Problem - Display every line of the records that contains the string "jour".
☆ ☆ ☆
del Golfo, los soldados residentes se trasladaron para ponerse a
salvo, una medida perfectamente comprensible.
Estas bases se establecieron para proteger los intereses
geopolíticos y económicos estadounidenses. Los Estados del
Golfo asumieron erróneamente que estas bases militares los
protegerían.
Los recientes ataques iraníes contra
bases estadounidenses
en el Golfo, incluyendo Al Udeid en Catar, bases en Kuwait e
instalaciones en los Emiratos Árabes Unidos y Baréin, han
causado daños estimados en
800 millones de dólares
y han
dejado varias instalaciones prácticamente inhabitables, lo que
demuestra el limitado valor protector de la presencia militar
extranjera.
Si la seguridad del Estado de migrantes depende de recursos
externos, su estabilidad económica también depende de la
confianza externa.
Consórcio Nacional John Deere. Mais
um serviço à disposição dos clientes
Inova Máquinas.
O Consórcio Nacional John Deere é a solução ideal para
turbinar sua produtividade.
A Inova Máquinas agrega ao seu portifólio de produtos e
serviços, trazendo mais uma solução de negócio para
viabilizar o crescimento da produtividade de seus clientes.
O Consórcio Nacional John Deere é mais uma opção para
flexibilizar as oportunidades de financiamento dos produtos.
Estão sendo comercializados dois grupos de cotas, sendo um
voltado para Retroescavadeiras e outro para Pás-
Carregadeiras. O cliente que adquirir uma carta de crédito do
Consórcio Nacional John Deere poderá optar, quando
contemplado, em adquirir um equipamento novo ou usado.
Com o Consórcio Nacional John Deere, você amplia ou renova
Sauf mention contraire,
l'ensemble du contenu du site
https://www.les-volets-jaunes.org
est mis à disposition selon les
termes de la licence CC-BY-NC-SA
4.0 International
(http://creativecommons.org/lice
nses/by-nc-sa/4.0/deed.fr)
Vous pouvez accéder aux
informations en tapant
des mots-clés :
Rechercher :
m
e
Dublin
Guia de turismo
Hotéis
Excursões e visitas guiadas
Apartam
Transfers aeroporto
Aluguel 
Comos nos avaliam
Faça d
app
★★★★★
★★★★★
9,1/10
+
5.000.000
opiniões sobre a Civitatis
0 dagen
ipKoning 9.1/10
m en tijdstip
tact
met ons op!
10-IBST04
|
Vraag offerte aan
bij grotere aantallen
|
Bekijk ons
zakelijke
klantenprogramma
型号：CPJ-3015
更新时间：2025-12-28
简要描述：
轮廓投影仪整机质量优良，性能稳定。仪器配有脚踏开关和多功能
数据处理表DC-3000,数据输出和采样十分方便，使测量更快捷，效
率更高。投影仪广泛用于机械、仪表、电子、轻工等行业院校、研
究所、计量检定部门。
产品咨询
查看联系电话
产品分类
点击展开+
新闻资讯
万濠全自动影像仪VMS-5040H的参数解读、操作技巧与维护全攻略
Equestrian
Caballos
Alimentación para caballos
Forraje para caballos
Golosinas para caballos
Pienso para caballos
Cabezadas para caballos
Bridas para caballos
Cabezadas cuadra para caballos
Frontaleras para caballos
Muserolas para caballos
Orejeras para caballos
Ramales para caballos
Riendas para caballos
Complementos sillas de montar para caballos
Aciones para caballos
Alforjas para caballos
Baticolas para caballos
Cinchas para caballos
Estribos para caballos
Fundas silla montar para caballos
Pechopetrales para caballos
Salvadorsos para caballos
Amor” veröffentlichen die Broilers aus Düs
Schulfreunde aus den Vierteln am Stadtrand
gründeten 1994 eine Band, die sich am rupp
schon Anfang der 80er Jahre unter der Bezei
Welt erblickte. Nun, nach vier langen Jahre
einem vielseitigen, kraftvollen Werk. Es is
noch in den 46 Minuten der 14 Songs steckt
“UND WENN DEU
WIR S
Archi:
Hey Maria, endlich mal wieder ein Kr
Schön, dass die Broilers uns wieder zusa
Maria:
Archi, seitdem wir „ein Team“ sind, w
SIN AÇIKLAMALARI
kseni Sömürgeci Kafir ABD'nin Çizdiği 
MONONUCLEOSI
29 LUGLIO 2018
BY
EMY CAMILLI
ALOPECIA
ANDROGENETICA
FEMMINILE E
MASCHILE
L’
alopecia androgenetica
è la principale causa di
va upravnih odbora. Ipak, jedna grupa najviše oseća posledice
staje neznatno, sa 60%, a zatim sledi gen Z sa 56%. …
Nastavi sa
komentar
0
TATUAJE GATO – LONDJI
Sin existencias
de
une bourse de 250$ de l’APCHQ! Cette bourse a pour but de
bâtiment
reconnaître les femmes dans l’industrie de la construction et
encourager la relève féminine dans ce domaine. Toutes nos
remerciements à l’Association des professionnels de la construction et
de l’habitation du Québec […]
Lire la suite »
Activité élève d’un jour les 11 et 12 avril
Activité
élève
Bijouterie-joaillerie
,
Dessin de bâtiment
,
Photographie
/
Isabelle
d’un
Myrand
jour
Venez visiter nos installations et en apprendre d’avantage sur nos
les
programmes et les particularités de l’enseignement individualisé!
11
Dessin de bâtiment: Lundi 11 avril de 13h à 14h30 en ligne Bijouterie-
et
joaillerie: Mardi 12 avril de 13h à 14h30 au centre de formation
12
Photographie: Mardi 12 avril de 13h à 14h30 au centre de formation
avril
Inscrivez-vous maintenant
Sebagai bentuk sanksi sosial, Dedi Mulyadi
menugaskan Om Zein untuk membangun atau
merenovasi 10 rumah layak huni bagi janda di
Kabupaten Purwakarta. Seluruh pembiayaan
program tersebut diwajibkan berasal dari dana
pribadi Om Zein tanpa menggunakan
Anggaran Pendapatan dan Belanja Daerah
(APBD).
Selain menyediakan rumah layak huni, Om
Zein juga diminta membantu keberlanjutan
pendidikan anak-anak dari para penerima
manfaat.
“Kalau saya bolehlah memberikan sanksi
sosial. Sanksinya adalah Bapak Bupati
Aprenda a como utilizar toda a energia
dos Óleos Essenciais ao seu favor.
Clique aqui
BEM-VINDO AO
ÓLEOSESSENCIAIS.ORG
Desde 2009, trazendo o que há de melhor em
☆ ☆ ☆
Response -
Activité élève d’un jour les 11 et 12 avril
jour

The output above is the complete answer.